Segment Start: Given passage
3. Passionate Sexual Intimacy

You can have an average marriage without a good sex life, but I firmly believe that you cannot have a great marriage without a great sex life. But that can't be defined by frequency, variety and response since "normal" is not necessarily healthy.

A healthy sexual relationship is one in which egos and personal agendas are left outside the bedroom door. Both the wife and the husband are free to express their wants, desires, likes, dislikes, turn-ons and turn-offs in a way that celebrates God's gift of sex. They see their sexuality as a way to express their love, serve each other and celebrate the oneness created by God. And they do all of this in an emotional environment that is free of criticism and manipulation.
Segment End: Given passage
Task requirements >>
[a] Reproduce the passage on passionate sexual intimacy from "3. Passionate Sexual" up to and including "not necessarily healthy.".
[b] In the passage on passionate sexual intimacy, what is left outside the bedroom door in a healthy sexual relationship?
[c] Summarize the passage on passionate sexual intimacy in two sentences.
Segment Start: Listed records
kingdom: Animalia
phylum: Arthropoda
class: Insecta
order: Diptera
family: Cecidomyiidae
Segment End: Listed records
Segment Start: Listed records
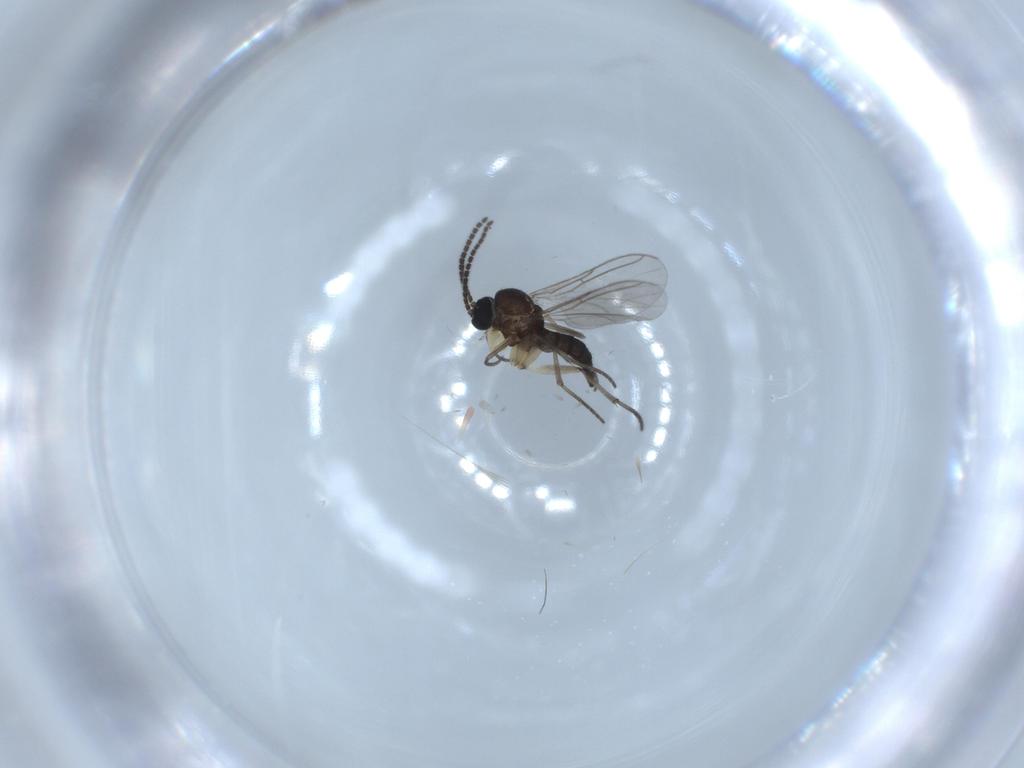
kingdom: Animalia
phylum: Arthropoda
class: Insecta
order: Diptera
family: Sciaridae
Segment End: Listed records
Segment Start: Listed records
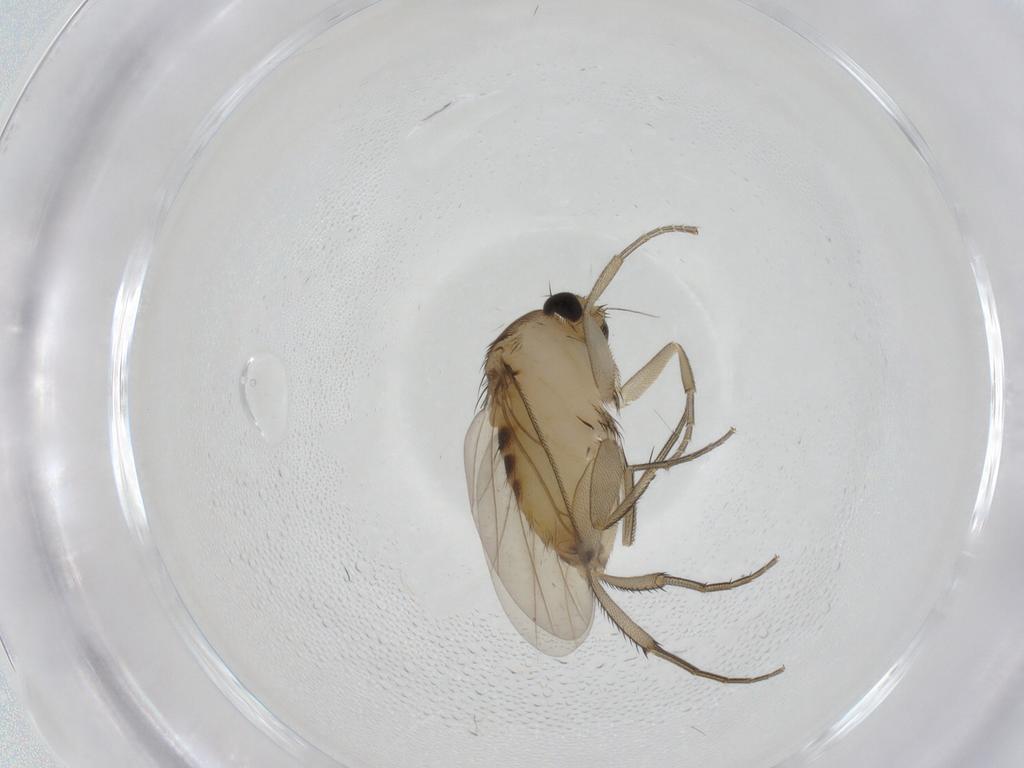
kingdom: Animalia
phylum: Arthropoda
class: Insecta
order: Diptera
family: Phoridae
Segment End: Listed records
Responses by task >>
[a]
3. Passionate Sexual Intimacy

You can have an average marriage without a good sex life, but I firmly believe that you cannot have a great marriage without a great sex life. But that can't be defined by frequency, variety and response since "normal" is not necessarily healthy.

[b] Egos and personal agendas.

[c] A great marriage cannot exist without a great sex life, but that cannot be defined by frequency, variety and response. In a healthy sexual relationship, egos and personal agendas stay outside the bedroom, and both spouses freely express their wants and desires in a way that celebrates God's gift of sex, in an emotional environment free of criticism and manipulation.